Addressing the heparin contamination issue specifically, Woodcock explained how complicated even one drug application might be in today’s industry. Some applications to import generic drugs, she said, may cite 15 different facilities involved in the drug’s manufacture and distribution. One goal FDA has in mind to manage these complex supply chains is to institute an IT system that includes an inventory of every establishment importing products into the US, said Woodcock.

In addition to more in-depth databases, Woodcock suggested that the agency needs more authority to pursue violators in the pharmaceutical supply chain. “The FDA or any other regulator cannot test quality into products, and we cannot inspect quality into products. The FDA must have the tools to hold all these parties accountable,” she said.

The Government Accountability Office (GAO) estimated that it would take roughly $70 million per year for FDA to inspect all overseas facilities every two years, $16 million to $17 million of which would be required for sites based in China where contaminated heparin has been traced.

Although FDA clearly needs more funding, Woodcock did not give the Senate committee a specific price tag for the above projects. She did take the opportunity, however, to point out that industry must be held responsible for its products. “All parties throughout the supply chain—from the production of the API and the ingredients, through brokers, through distributors, through importers, to finished product manufacturers—must be held responsible… for assuring the quality and integrity of the products they produce,” she said.

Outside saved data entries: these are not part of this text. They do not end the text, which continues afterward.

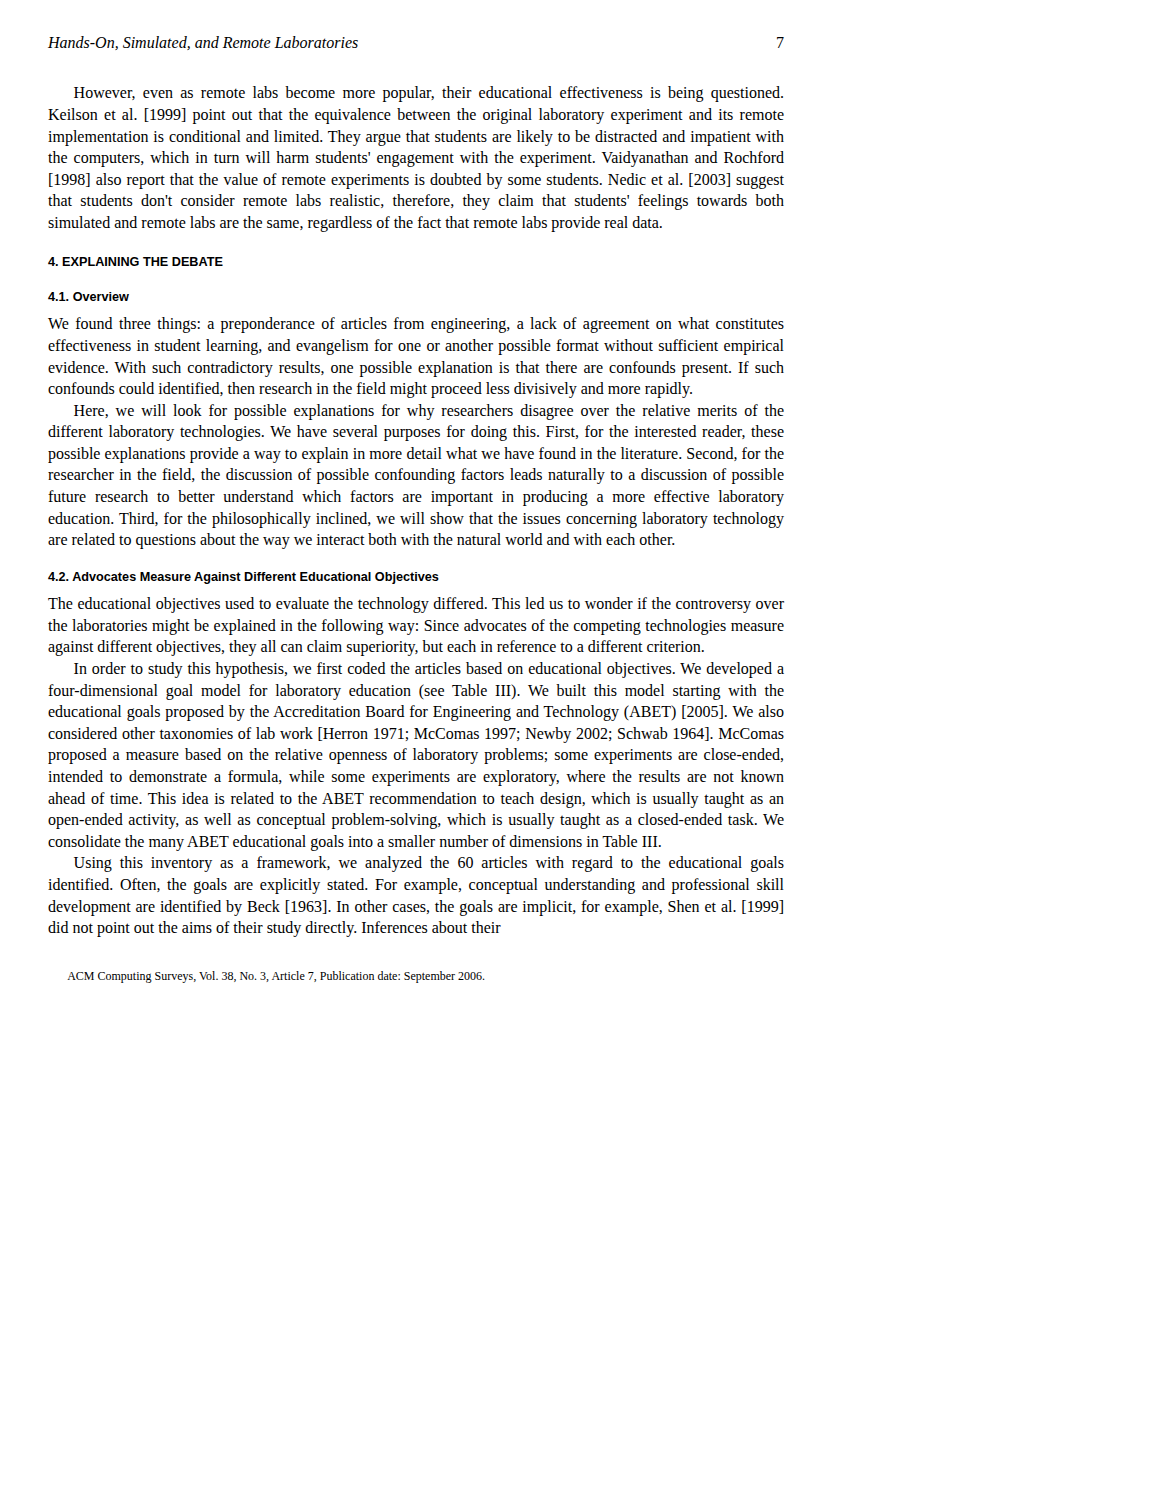Hands-On, Simulated, and Remote Laboratories 7
However, even as remote labs become more popular, their educational effectiveness is being questioned. Keilson et al. [1999] point out that the equivalence between the original laboratory experiment and its remote implementation is conditional and limited. They argue that students are likely to be distracted and impatient with the computers, which in turn will harm students' engagement with the experiment. Vaidyanathan and Rochford [1998] also report that the value of remote experiments is doubted by some students. Nedic et al. [2003] suggest that students don't consider remote labs realistic, therefore, they claim that students' feelings towards both simulated and remote labs are the same, regardless of the fact that remote labs provide real data.
4. EXPLAINING THE DEBATE
4.1. Overview
We found three things: a preponderance of articles from engineering, a lack of agreement on what constitutes effectiveness in student learning, and evangelism for one or another possible format without sufficient empirical evidence. With such contradictory results, one possible explanation is that there are confounds present. If such confounds could identified, then research in the field might proceed less divisively and more rapidly.
Here, we will look for possible explanations for why researchers disagree over the relative merits of the different laboratory technologies. We have several purposes for doing this. First, for the interested reader, these possible explanations provide a way to explain in more detail what we have found in the literature. Second, for the researcher in the field, the discussion of possible confounding factors leads naturally to a discussion of possible future research to better understand which factors are important in producing a more effective laboratory education. Third, for the philosophically inclined, we will show that the issues concerning laboratory technology are related to questions about the way we interact both with the natural world and with each other.
4.2. Advocates Measure Against Different Educational Objectives
The educational objectives used to evaluate the technology differed. This led us to wonder if the controversy over the laboratories might be explained in the following way: Since advocates of the competing technologies measure against different objectives, they all can claim superiority, but each in reference to a different criterion.
In order to study this hypothesis, we first coded the articles based on educational objectives. We developed a four-dimensional goal model for laboratory education (see Table III). We built this model starting with the educational goals proposed by the Accreditation Board for Engineering and Technology (ABET) [2005]. We also considered other taxonomies of lab work [Herron 1971; McComas 1997; Newby 2002; Schwab 1964]. McComas proposed a measure based on the relative openness of laboratory problems; some experiments are close-ended, intended to demonstrate a formula, while some experiments are exploratory, where the results are not known ahead of time. This idea is related to the ABET recommendation to teach design, which is usually taught as an open-ended activity, as well as conceptual problem-solving, which is usually taught as a closed-ended task. We consolidate the many ABET educational goals into a smaller number of dimensions in Table III.
Using this inventory as a framework, we analyzed the 60 articles with regard to the educational goals identified. Often, the goals are explicitly stated. For example, conceptual understanding and professional skill development are identified by Beck [1963]. In other cases, the goals are implicit, for example, Shen et al. [1999] did not point out the aims of their study directly. Inferences about their
ACM Computing Surveys, Vol. 38, No. 3, Article 7, Publication date: September 2006.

Gerald Migliaccio, vice-president of quality at Pfizer (New York), pointed out some reasons behind current challenges in the supply chain. “Traditionally, pharmaceutical companies in the US have sourced active ingredients and drug products from within the US, from Europe, Japan, and other developed countries. Our suppliers and contractors in these countries operate within sophisticated regulatory environments with highly competent inspectorates. Most operate to internationally recognized standards established by the International Council on Harmonization (ICH). Therefore, they generally have effective quality systems that provide a high degree of confidence in the overall supply chain. Companies in emerging markets are operating in a developing regulatory environment with a novice inspectorate. Many have rudimentary quality systems or none at all.”

Migliaccio pointed out that education, evaluation, and enforcement are key to improving today’s supply-chain challenges, especially with regard to imported ingredients and drug products. “Before a US pharmaceutical firm can consider sourcing from these suppliers, it is imperative that the firm work with the suppliers to upgrade their quality systems and standards.” Pfizer has been carrying out its own model for such practices, including having a dedicated quality-assurance unit to evaluate and provide oversight to contract manufacturers.

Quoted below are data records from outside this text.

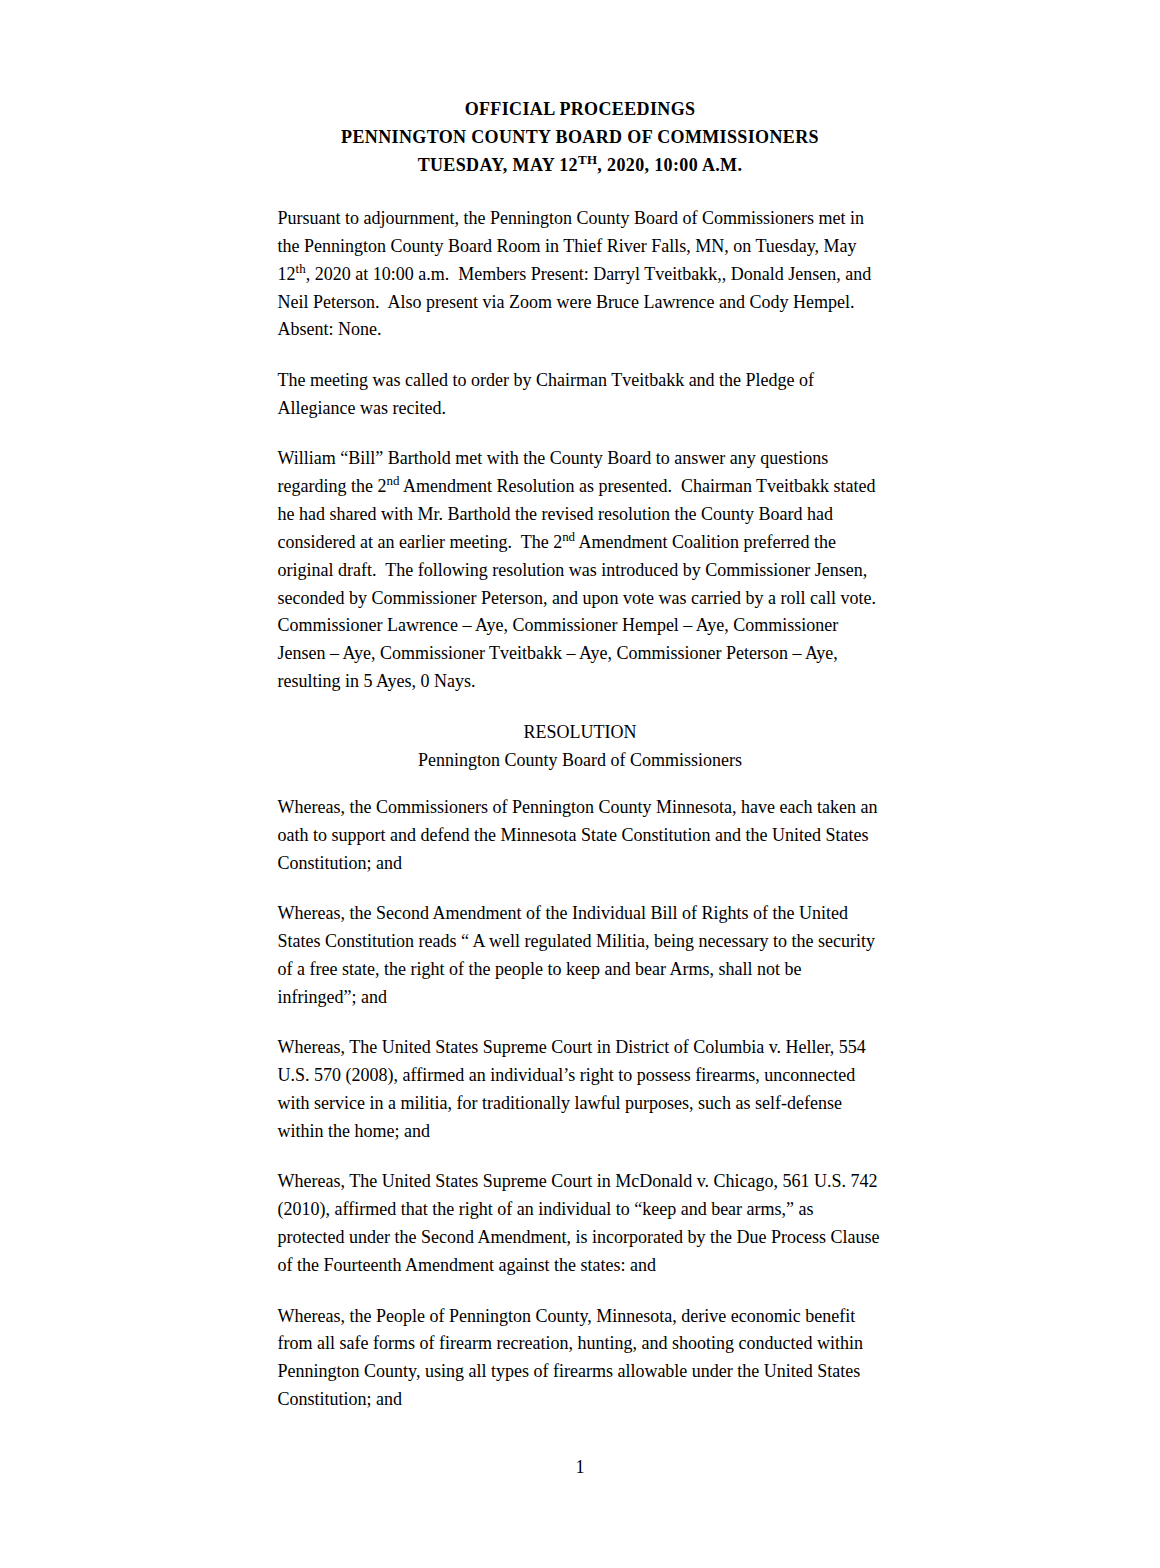OFFICIAL PROCEEDINGS PENNINGTON COUNTY BOARD OF COMMISSIONERS TUESDAY, MAY 12TH, 2020, 10:00 A.M.
Pursuant to adjournment, the Pennington County Board of Commissioners met in the Pennington County Board Room in Thief River Falls, MN, on Tuesday, May 12th, 2020 at 10:00 a.m. Members Present: Darryl Tveitbakk,, Donald Jensen, and Neil Peterson. Also present via Zoom were Bruce Lawrence and Cody Hempel. Absent: None.
The meeting was called to order by Chairman Tveitbakk and the Pledge of Allegiance was recited.
William “Bill” Barthold met with the County Board to answer any questions regarding the 2nd Amendment Resolution as presented. Chairman Tveitbakk stated he had shared with Mr. Barthold the revised resolution the County Board had considered at an earlier meeting. The 2nd Amendment Coalition preferred the original draft. The following resolution was introduced by Commissioner Jensen, seconded by Commissioner Peterson, and upon vote was carried by a roll call vote. Commissioner Lawrence – Aye, Commissioner Hempel – Aye, Commissioner Jensen – Aye, Commissioner Tveitbakk – Aye, Commissioner Peterson – Aye, resulting in 5 Ayes, 0 Nays.
RESOLUTION Pennington County Board of Commissioners
Whereas, the Commissioners of Pennington County Minnesota, have each taken an oath to support and defend the Minnesota State Constitution and the United States Constitution; and
Whereas, the Second Amendment of the Individual Bill of Rights of the United States Constitution reads “ A well regulated Militia, being necessary to the security of a free state, the right of the people to keep and bear Arms, shall not be infringed”; and
Whereas, The United States Supreme Court in District of Columbia v. Heller, 554 U.S. 570 (2008), affirmed an individual’s right to possess firearms, unconnected with service in a militia, for traditionally lawful purposes, such as self-defense within the home; and
Whereas, The United States Supreme Court in McDonald v. Chicago, 561 U.S. 742 (2010), affirmed that the right of an individual to “keep and bear arms,” as protected under the Second Amendment, is incorporated by the Due Process Clause of the Fourteenth Amendment against the states: and
Whereas, the People of Pennington County, Minnesota, derive economic benefit from all safe forms of firearm recreation, hunting, and shooting conducted within Pennington County, using all types of firearms allowable under the United States Constitution; and
1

William K. Kubbard, former associate commissioner for policy and planning at FDA, also expressed to the Senate HELP committee that FDA is operating under a budget and standards that were developed decades ago. He presented seven action items that could help:

1)  An immediate infusion of new appropriations for FDA’s drug oversight activities
2)  A requirement for GMP inspections of foreign drug-manufacturing facilities, with an immediate focus on drugs made in countries without a history of safe drug production and internal regulation
3)  Creation of a Foreign Inspectorate for FDA that is dedicated to inspecting foreign manufacturing facilities
4)  A requirement that all foreign drug producers register annually with FDA 
5)  Appropriations and a specific Congressional mandate to improve FDA’s IT systems
6)  A vigorous mechanism for testing drugs for ingredients or contaminants that are not approved for that compound
7)  Clear authority for FDA to inspect sites in foreign countries.